Organizations that are new to data analysis can focus on simple tasks like collecting all their data into a single source of truth that updates on its own. From there, companies can build a BI engine to transform their complex data using a more democratic, drag-and-drop approach. This produces a huge increase in data value. Once their BI is set up, teams can choose to complement that functionality with a series of advanced analysis options that will take them into the later stages of Data Maturity.
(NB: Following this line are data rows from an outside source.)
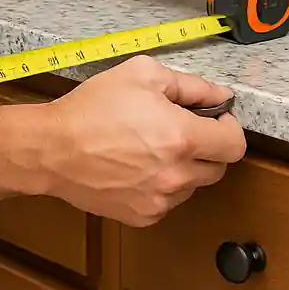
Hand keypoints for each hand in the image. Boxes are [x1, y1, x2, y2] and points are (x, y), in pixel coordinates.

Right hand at [33, 56, 245, 225]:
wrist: (53, 148)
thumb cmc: (92, 107)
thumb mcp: (140, 74)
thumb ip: (189, 84)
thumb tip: (219, 95)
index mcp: (181, 137)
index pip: (234, 144)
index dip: (228, 127)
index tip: (213, 118)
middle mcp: (177, 174)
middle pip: (218, 167)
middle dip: (206, 146)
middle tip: (179, 128)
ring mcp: (161, 199)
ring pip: (193, 184)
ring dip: (183, 166)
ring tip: (149, 145)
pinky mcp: (144, 215)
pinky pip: (168, 200)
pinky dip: (160, 183)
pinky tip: (134, 164)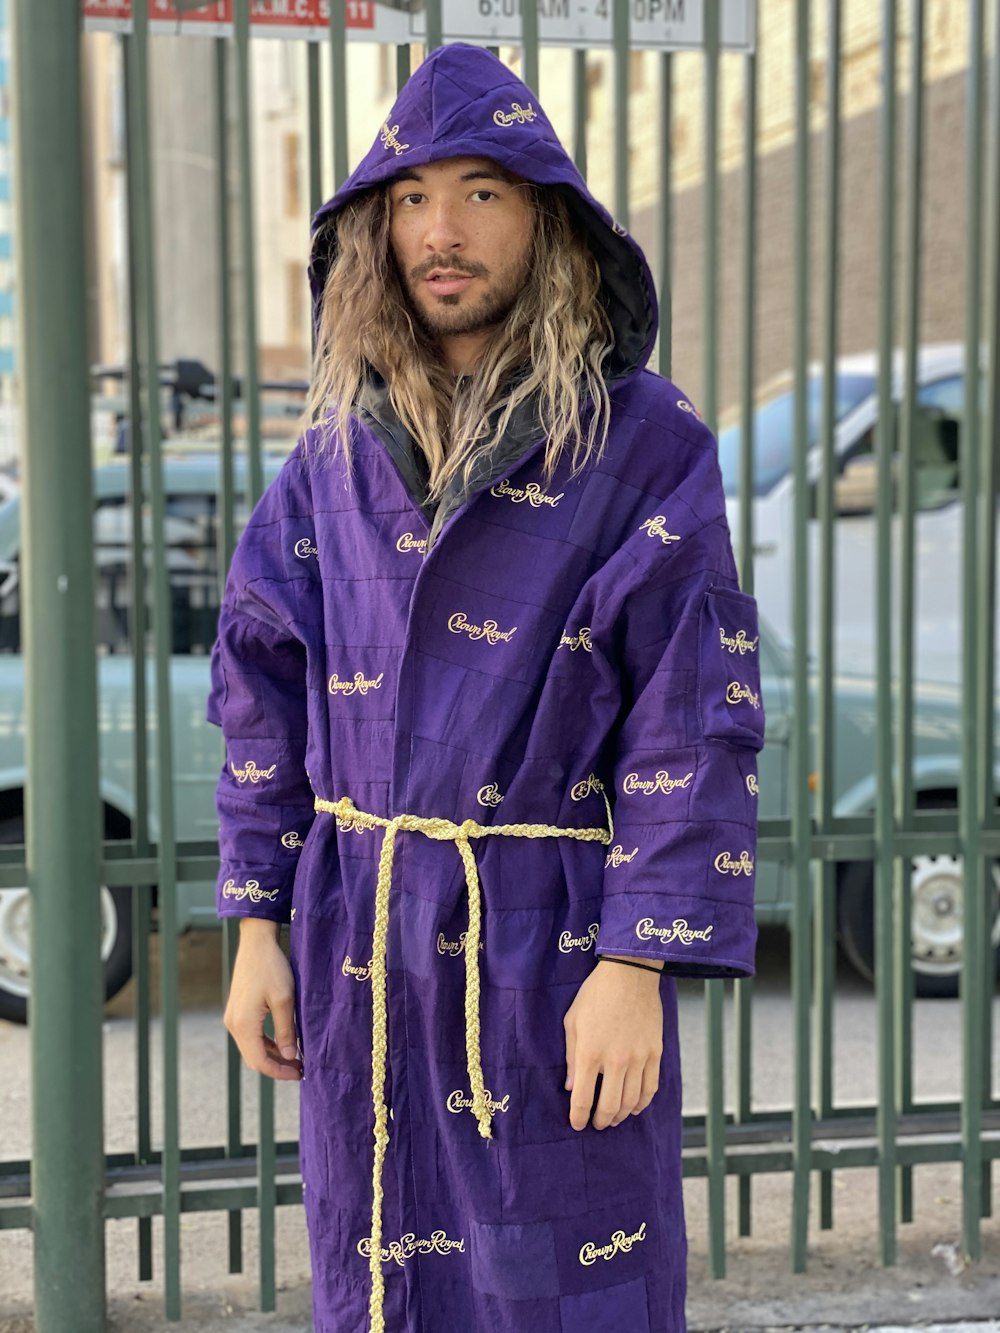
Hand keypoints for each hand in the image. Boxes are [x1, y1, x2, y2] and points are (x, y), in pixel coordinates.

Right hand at [223, 920, 302, 1081]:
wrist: (256, 943)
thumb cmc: (272, 968)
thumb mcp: (285, 1000)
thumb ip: (286, 1031)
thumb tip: (290, 1057)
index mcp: (244, 1024)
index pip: (260, 1061)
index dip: (280, 1072)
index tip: (300, 1074)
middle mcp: (234, 1024)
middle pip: (254, 1058)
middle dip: (277, 1067)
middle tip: (301, 1069)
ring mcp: (233, 1017)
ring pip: (252, 1048)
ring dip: (272, 1056)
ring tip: (295, 1058)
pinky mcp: (237, 1011)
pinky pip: (250, 1036)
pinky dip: (266, 1044)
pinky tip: (283, 1043)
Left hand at [563, 956, 662, 1130]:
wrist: (630, 974)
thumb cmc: (596, 994)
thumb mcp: (572, 1022)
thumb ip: (571, 1057)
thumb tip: (572, 1087)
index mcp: (590, 1053)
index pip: (583, 1099)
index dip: (579, 1117)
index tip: (577, 1124)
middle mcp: (615, 1061)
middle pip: (610, 1106)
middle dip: (601, 1120)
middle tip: (597, 1123)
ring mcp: (638, 1058)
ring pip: (632, 1101)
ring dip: (621, 1115)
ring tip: (614, 1117)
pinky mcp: (655, 1053)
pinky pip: (651, 1087)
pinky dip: (643, 1102)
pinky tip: (635, 1106)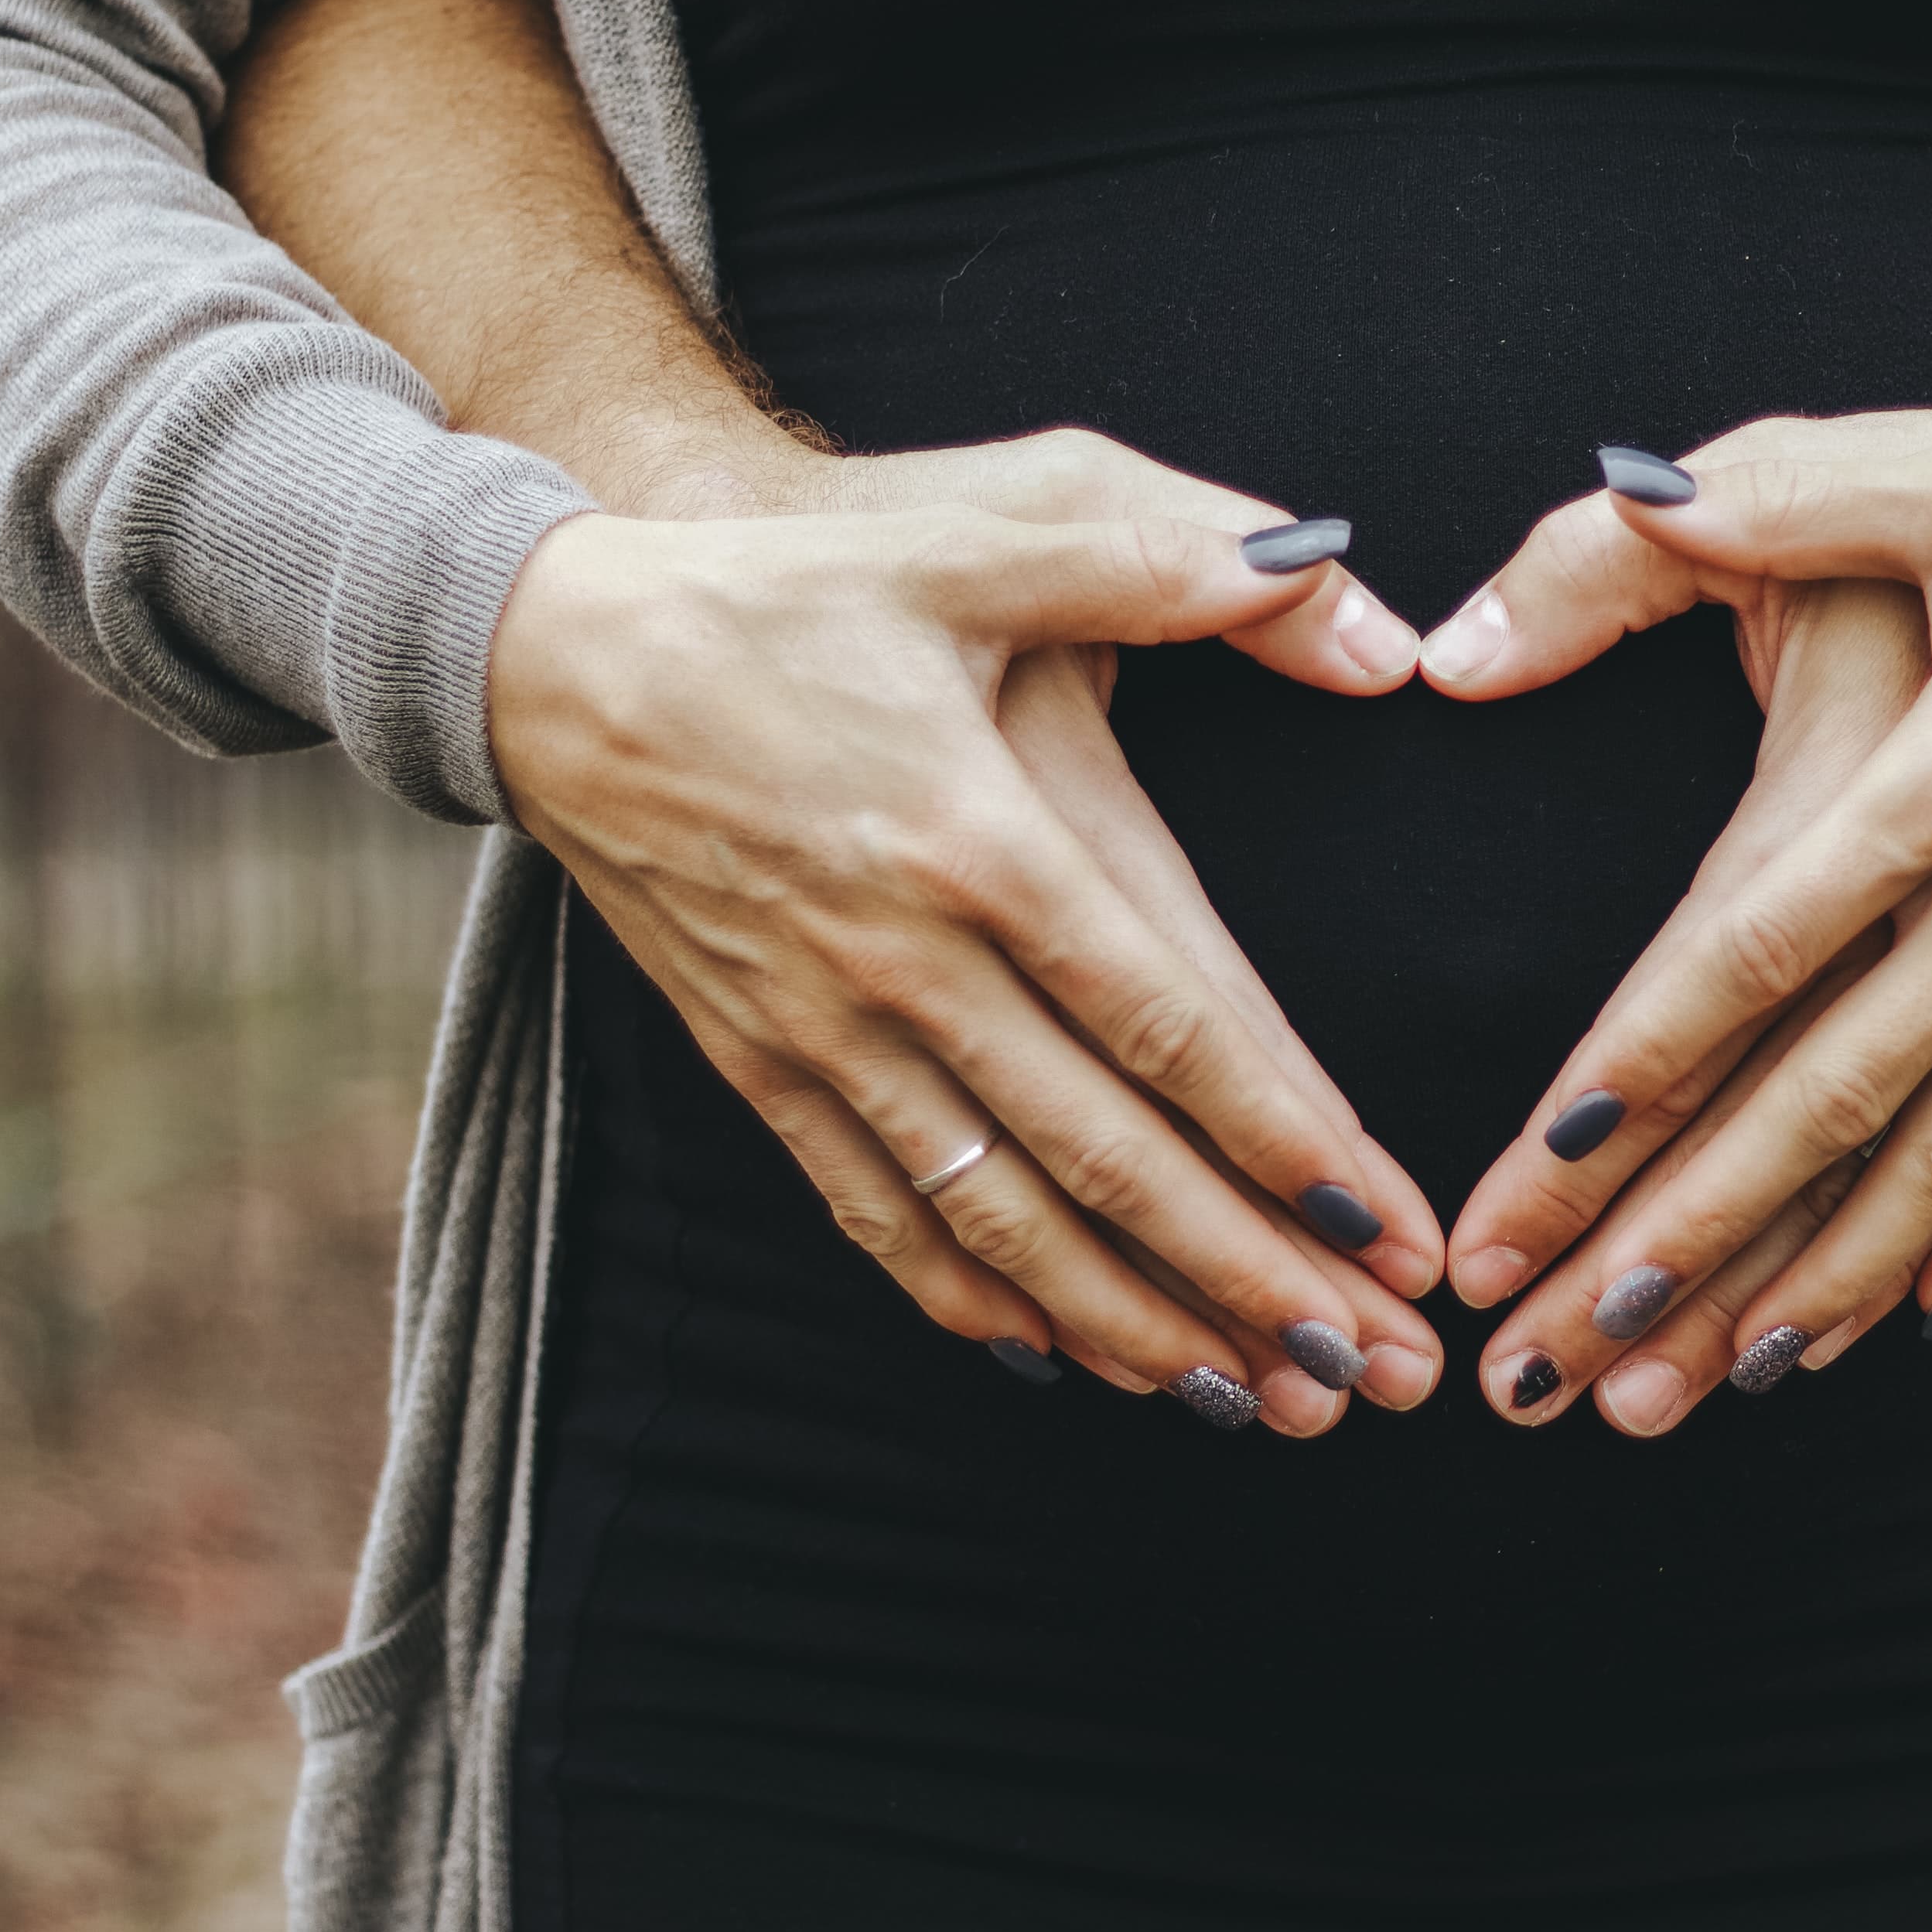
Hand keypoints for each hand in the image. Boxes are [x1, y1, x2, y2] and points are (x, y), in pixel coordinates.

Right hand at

In earlier stages, SQL can do wonders for businesses answering these new types of questions. For basic reporting, you don’t need fancier technology or languages than SQL, you can rely on that language all the time. As you get more advanced, you have to supplement that SQL with Python or R, languages that excel at simplifying complicated data processes. Those languages have libraries and packages that allow you to ask new questions with data, focusing more on predicting the future and less on describing the past.
SQL vs. Python and R
An easy way to understand the difference between SQL and Python/R is to consider the task of painting an empty room. SQL is like the rollers, streamlining a large part of the work — this is how you’ll cover a majority of the space — but they aren’t sufficient for every part of the job. You’re not using rollers to get into the corners, finish the trim around the windows, or detail other parts of the room that require precision. SQL is not nuanced, it’s a straightforward, blunt language that lays the foundation for your analysis. It is great at simple analyses, but falls short on more complex ones. A good data analyst knows exactly what SQL is intended to do and uses it for exactly those things.
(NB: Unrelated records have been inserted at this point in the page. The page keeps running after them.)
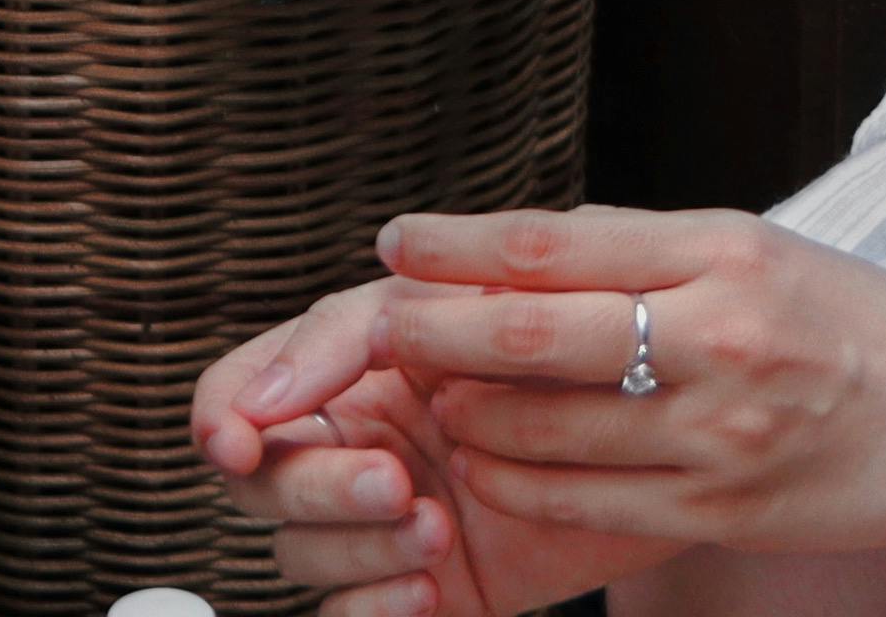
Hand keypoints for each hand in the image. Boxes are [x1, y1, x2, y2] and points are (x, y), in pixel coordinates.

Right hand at [196, 280, 649, 616]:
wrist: (662, 420)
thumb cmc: (563, 336)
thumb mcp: (466, 300)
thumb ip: (358, 327)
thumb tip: (266, 386)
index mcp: (345, 368)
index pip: (236, 391)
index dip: (222, 416)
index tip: (239, 439)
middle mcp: (349, 446)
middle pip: (265, 481)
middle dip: (319, 485)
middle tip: (396, 481)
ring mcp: (379, 523)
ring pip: (301, 553)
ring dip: (358, 546)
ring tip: (437, 526)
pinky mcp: (421, 588)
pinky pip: (349, 614)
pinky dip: (373, 605)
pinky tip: (424, 585)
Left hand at [369, 204, 885, 560]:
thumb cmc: (855, 323)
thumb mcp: (755, 249)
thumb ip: (642, 251)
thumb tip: (516, 248)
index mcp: (726, 256)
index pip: (559, 247)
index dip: (460, 246)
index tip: (398, 240)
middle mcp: (719, 342)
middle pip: (534, 337)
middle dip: (435, 329)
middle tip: (377, 320)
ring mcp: (717, 439)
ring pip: (547, 430)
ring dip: (469, 413)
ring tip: (433, 396)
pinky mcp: (719, 513)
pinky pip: (587, 503)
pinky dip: (522, 482)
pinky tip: (491, 464)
Python and R are much better suited for the nuanced parts of the project. If SQL is the paint rollers, Python and R are like the sets of brushes, reserved for the parts of the job that require a fine touch. In the same way that there are many sizes and shapes of brushes to suit different painting tasks, there are many Python libraries and R packages built for any specific data analysis you want to run.
The ideal workflow uses each language for what it’s designed to do. You start by doing the general data preparation in SQL, then you pass the data into Python or R for the specific analysis you’re trying to run. This is the data analysis equivalent of doing the bulk of the painting with a roller and polishing off the edges and the more sensitive areas by hand with a brush. You’ll finish the job completely, utilizing time and resources as efficiently as possible. As you paint more rooms, none of them will be exactly the same, but you can use the same method to duplicate your good results.
Build infinite new things
The beautiful part of using Python and R on top of your SQL analysis is that a skilled data creator can make so many new things. SQL has limits, and R and Python can take your data projects in an unlimited number of new directions, including certain advanced statistical analysis, data cleaning, complex visualizations, natural language processing, machine learning prep, and a whole lot more. As long as you know when and how to use each language, your analysis capabilities are limitless.
These languages add new dimensions to the basic building of SQL. Python and R are dynamic, adding new packages and libraries to tackle new problems all the time. A platform that allows a team to use a combination of data languages is uniquely positioned to produce incredible value for the data builders at the helm.